Now, like other farmers in Kona, the Barneses are concerned that the organic treatments won't be enough to fight off rust once the temperature rises this spring. So, they're up against a difficult decision: use Priaxor or run the risk of losing their trees

"We could do nothing and hope for the best, but that would be a real crapshoot," he says, comparing the decision to treating cancer with chemotherapy. "If the chemicals are the only way to save your life, you might have to do it."

The week I spoke with Robert, he described Dawn sitting in their orchard, crying about the impending impact on the trees they've been nurturing for years. "They're like her babies. She gets really emotional about it. And I don't know how our customers are going to take it because they love the [fact that we're] organic," he says.
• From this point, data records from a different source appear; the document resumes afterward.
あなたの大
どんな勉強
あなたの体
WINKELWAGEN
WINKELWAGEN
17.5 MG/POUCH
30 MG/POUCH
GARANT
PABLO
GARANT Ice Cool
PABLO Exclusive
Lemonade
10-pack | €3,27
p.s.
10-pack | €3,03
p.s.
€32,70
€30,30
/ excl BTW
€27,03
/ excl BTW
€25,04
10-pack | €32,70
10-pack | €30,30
Melissa Johnson doesn't know whether or not organic coffee farms will be able to maintain their certification in the coming years. She studied eight farmers in Kona as they dealt with CBB and two of them were certified organic. "Both have moved to conventional. So, I expect we might see more drop in organic producers again. Hopefully it will be temporary," she said.Plant pathologist Lisa Keith is optimistic that organic farmers will eventually have options for treating rust, even if the timeline is unpredictable.

But it's not just organic farmers who are at risk of dropping out of the industry. Johnson says she's concerned for all small-scale farmers, who are already facing mounting labor and input costs and are afraid of the unknown. "It's really stressful, and understandably so. I think a lot of them feel kind of helpless," she says.

UH's Kawabata says farmers are exploring alternative crops and talking about getting out of farming. "I haven't heard of any farmers just completely giving up yet. But, that could be next," she said. Kawabata points to the fact that the median age of farmers in Hawaii was 60 in 2017 (the last year the USDA conducted an ag census), and many older farmers don't have a transition plan in place.

A large, mainland-owned corporation moved in and set up a farm a few years back and many of the existing independent farms are already managed by large farm-management companies that oversee the labor on 20 to 50 farms. Together, these shifts represent a big step away from the smallholder model that put Kona on the map, says Suzanne Shriner. "[Under the large management companies], the farmer essentially does nothing. He just turns over the land to them. So, we're losing some of the individuality that our farms had for years," she says.

Keith stresses that what's on the line is more than a really good cup of coffee. "It's people's livelihoods," she says. "It's about the community and about helping the families and working together to try to make the best out of this unfortunate situation."